**LISTE DES TÂCHES:**
- 1) D'après l'article sur la démission de Bouteflika, depuis combien d'années Abdelaziz Bouteflika dirigeait-il l'Algérie ?
- 2) Recopiez tout le passage de l'article sur la démission de Bouteflika, de « Mais doit-on considérer » jusqu'à « l’indépendance en 1962. ».
- 3) Selon l'article sur la démission de Bouteflika, pourquoi le général Salah et ses proches au sein de l'ANP ont-ils « viré » Abdelaziz Bouteflika ?

**DOCUMENT SOURCE:**
↓↓↓
Des Algériens célèbrent la démission du président Abdelaziz Bouteflika, dans les rues d'Alger le 2 avril 2019 © AFP RYAD KRAMDI
Abdelaziz Bouteflika, qui a dirigé l’Algérie depuis 20 ans, n’est plus aujourd’hui qu’un simple citoyen de ce pays après avoir été sommé par l’armée, pour l’instant encore, sous l’autorité du chef d’état-major, le général Ahmed Gaïd Salah, de remettre dans l’heure sa lettre de démission le mardi 2 avril 2019.
Celui qui aspirait, ô folie, à rempiler pour un cinquième mandat consécutif à la Présidence de la République n’aura pu, en fait, complètement terminer le quatrième, poussé vers la sortie par le peuple algérien massivement mobilisé depuis plus de six semaines pour obtenir son départ.
Mais doit-on considérer que l’affaire est close avec ce départ, que les revendications des masses algériennes ont été, sinon satisfaites, du moins entendues ?
Partiellement au demeurant puisque « Boutef » représentait le système qui a mis sous coupe réglée ce pays et son peuple depuis l’indépendance en 1962.
Bouteflika matérialisait certes le Système, assurait le pouvoir exécutif, civil et politique, mais la réalité voulait et veut encore plus aujourd’hui que l’ANP était et demeure la principale, sinon la seule, source de l’autorité étatique chez notre voisin de l’Est.
BIS REPETITA…PLACENT !
Ce sont les généraux algériens qui, depuis le coup d’état contre le Président Ahmed Ben Bella, en 1965, ont toujours choisi et imposé, (sans respecter donc les règles démocratiques), leurs candidats successifs à la présidence.
Bouteflika lui-même, alors exilé en Suisse, avait été « rappelé » par les militaires, puis élu président lors d’une élection qui, en 1999 déjà, avait enregistré l’abandon des autres candidats qui dénonçaient les manœuvres destinées à assurer la victoire de « l’élu des galonnés ».
L’épisode du mardi 2 avril confirme donc avec force la réelle prééminence de la haute hiérarchie militaire qui manipule l’État et ses institutions selon ses intérêts et objectifs.
Voilà pourquoi il serait erroné sans doute de considérer le départ de Bouteflika comme le triomphe définitif de la Rue sur le Système ou encore que l’état-major a fini par faire siennes les revendications populaires exprimées avec force depuis six semaines.
Le général Salah et ses proches au sein de l’ANP ont « viré » sans ménagement Abdelaziz Bouteflika parce qu’ils sont eux-mêmes sommés de quitter le pouvoir, tant ils sont aujourd’hui considérés en Algérie, comme la plus haute strate de ce Système honni par tous les citoyens de ce pays.
↑↑↑
(Données)
↓↓↓
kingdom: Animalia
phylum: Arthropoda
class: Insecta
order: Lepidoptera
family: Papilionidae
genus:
↑↑↑
**RÉPONSES AUX TÂCHES:**
- 1) Depuis 20 ans.

- 2)
Mais doit-on considérer que l’affaire est close avec ce départ, que les revendications des masses algériennes ont été, sinon satisfaites, du moins entendues ?
Partiellement au demeurant puisque « Boutef » représentait le système qui a mis sous coupe réglée ce pays et son peuple depuis l’indépendance en 1962.

- 3) Ils l'ont écarté parce qu'ils sont eux-mêmes sommés de quitter le pouvoir. En Algérie, on les considère aujourd'hui comme la plus haute strate de ce Système honni par tous les citoyens.